Rendered images with source text:
Content starts

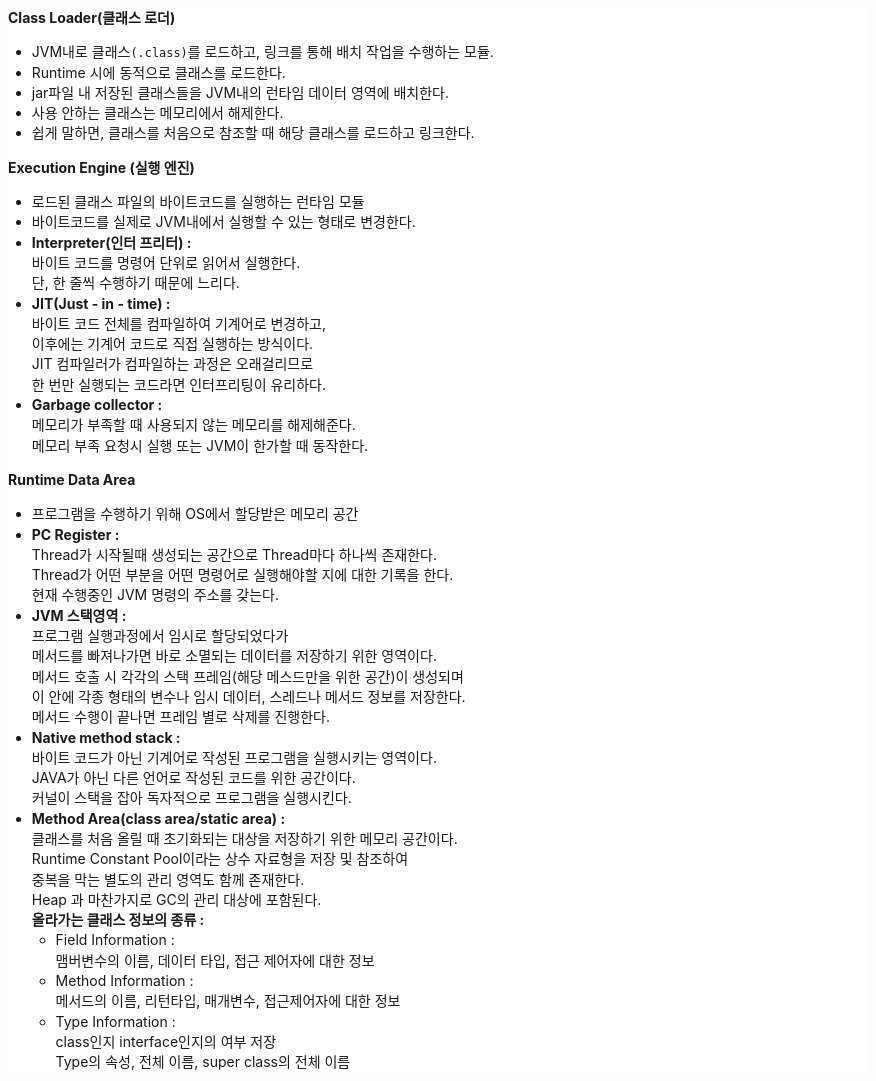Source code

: **Class Loader(클래스 로더)**        
* JVM내로 클래스`(.class)`를 로드하고, 링크를 통해 배치 작업을 수행하는 모듈.            
* Runtime 시에 동적으로 클래스를 로드한다.       
* jar파일 내 저장된 클래스들을 JVM내의 런타임 데이터 영역에 배치한다.    
* 사용 안하는 클래스는 메모리에서 해제한다.           
* 쉽게 말하면, 클래스를 처음으로 참조할 때 해당 클래스를 로드하고 링크한다.   
      
**Execution Engine (실행 엔진)**    
* 로드된 클래스 파일의 바이트코드를 실행하는 런타임 모듈           
* 바이트코드를 실제로 JVM내에서 실행할 수 있는 형태로 변경한다.       
* **Interpreter(인터 프리터) :**       
  바이트 코드를 명령어 단위로 읽어서 실행한다.    
  단, 한 줄씩 수행하기 때문에 느리다.        
* **JIT(Just - in - time) :**      
  바이트 코드 전체를 컴파일하여 기계어로 변경하고,     
  이후에는 기계어 코드로 직접 실행하는 방식이다.     
  JIT 컴파일러가 컴파일하는 과정은 오래걸리므로    
  한 번만 실행되는 코드라면 인터프리팅이 유리하다.     
* **Garbage collector :**   
  메모리가 부족할 때 사용되지 않는 메모리를 해제해준다.      
  메모리 부족 요청시 실행 또는 JVM이 한가할 때 동작한다.      
           
**Runtime Data Area**          
* 프로그램을 수행하기 위해 OS에서 할당받은 메모리 공간     
* **PC Register :**        
  Thread가 시작될때 생성되는 공간으로 Thread마다 하나씩 존재한다.      
  Thread가 어떤 부분을 어떤 명령어로 실행해야할 지에 대한 기록을 한다.    
  현재 수행중인 JVM 명령의 주소를 갖는다.      
* **JVM 스택영역 :**        
  프로그램 실행과정에서 임시로 할당되었다가    
  메서드를 빠져나가면 바로 소멸되는 데이터를 저장하기 위한 영역이다.       
  메서드 호출 시 각각의 스택 프레임(해당 메스드만을 위한 공간)이 생성되며    
  이 안에 각종 형태의 변수나 임시 데이터, 스레드나 메서드 정보를 저장한다.   
  메서드 수행이 끝나면 프레임 별로 삭제를 진행한다.             
* **Native method stack :**            
  바이트 코드가 아닌 기계어로 작성된 프로그램을 실행시키는 영역이다.       
  JAVA가 아닌 다른 언어로 작성된 코드를 위한 공간이다.           
  커널이 스택을 잡아 독자적으로 프로그램을 실행시킨다.           
* **Method Area(class area/static area) :**            
  클래스를 처음 올릴 때 초기화되는 대상을 저장하기 위한 메모리 공간이다.    
  Runtime Constant Pool이라는 상수 자료형을 저장 및 참조하여   
  중복을 막는 별도의 관리 영역도 함께 존재한다.   
  Heap 과 마찬가지로 GC의 관리 대상에 포함된다.    
  **올라가는 클래스 정보의 종류 :**     
    * Field Information :       
    맴버변수의 이름, 데이터 타입, 접근 제어자에   대한 정보       
  * Method Information :    
  메서드의 이름, 리턴타입, 매개변수, 접근제어자에 대한 정보          
  * Type Information :    
  class인지 interface인지의 여부 저장   
  Type의 속성, 전체 이름, super class의 전체 이름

Content ends

Please repeat all of the data exactly as it stands, leaving the pictures out.

* [EXERCISE RESULT]:
Source code

: **Class Loader(클래스 로더)**        
* JVM내로 클래스`(.class)`를 로드하고, 링크를 통해 배치 작업을 수행하는 모듈.            
* Runtime 시에 동적으로 클래스를 로드한다.       
* jar파일 내 저장된 클래스들을 JVM내의 런타임 데이터 영역에 배치한다.    
* 사용 안하는 클래스는 메모리에서 해제한다.           
* 쉽게 말하면, 클래스를 처음으로 참조할 때 해당 클래스를 로드하고 링크한다.   
      
**Execution Engine (실행 엔진)**    
* 로드된 클래스 파일의 바이트코드를 실행하는 런타임 모듈           
* 바이트코드를 실제로 JVM내에서 실행할 수 있는 형태로 변경한다.       
* **Interpreter(인터 프리터) :**       
  바이트 코드를 명령어 단위로 읽어서 실행한다.    
  단, 한 줄씩 수행하기 때문에 느리다.        
* **JIT(Just - in - time) :**      
  바이트 코드 전체를 컴파일하여 기계어로 변경하고,     
  이후에는 기계어 코드로 직접 실행하는 방식이다.     
  JIT 컴파일러가 컴파일하는 과정은 오래걸리므로    
  한 번만 실행되는 코드라면 인터프리팅이 유리하다.     
* **Garbage collector :**   
  메모리가 부족할 때 사용되지 않는 메모리를 해제해준다.      
  메모리 부족 요청시 실행 또는 JVM이 한가할 때 동작한다.      
           
**Runtime Data Area**          
* 프로그램을 수행하기 위해 OS에서 할당받은 메모리 공간     
* **PC Register :**        
  Thread가 시작될때 생성되는 공간으로 Thread마다 하나씩 존재한다.      
  Thread가 어떤 부분을 어떤 명령어로 실행해야할 지에 대한 기록을 한다.    
  현재 수행중인 JVM 명령의 주소를 갖는다.      
* **JVM 스택영역 :**        
  프로그램 실행과정에서 임시로 할당되었다가    
  메서드를 빠져나가면 바로 소멸되는 데이터를 저장하기 위한 영역이다.       
  메서드 호출 시 각각의 스택 프레임(해당 메스드만을 위한 공간)이 생성되며    
  이 안에 각종 형태의 변수나 임시 데이터, 스레드나 메서드 정보를 저장한다.   
  메서드 수행이 끝나면 프레임 별로 삭제를 진행한다.             
* **Native method stack :**            
  바이트 코드가 아닌 기계어로 작성된 프로그램을 실행시키는 영역이다.       
  JAVA가 아닌 다른 언어로 작성된 코드를 위한 공간이다.           
  커널이 스택을 잡아 독자적으로 프로그램을 실행시킨다.           
* **Method Area(class area/static area) :**            
  클래스를 처음 올릴 때 초기화되는 대상을 저장하기 위한 메모리 공간이다.    
  Runtime Constant Pool이라는 상수 자료형을 저장 및 참조하여   
  중복을 막는 별도의 관리 영역도 함께 존재한다.   
  Heap 과 마찬가지로 GC의 관리 대상에 포함된다.    
  **올라가는 클래스 정보의 종류 :**     
    * Field Information :       
    맴버변수의 이름, 데이터 타입, 접근 제어자에   대한 정보       
  * Method Information :    
  메서드의 이름, 리턴타입, 매개변수, 접근제어자에 대한 정보          
  * Type Information :    
  class인지 interface인지의 여부 저장   
  Type의 속성, 전체 이름, super class의 전체 이름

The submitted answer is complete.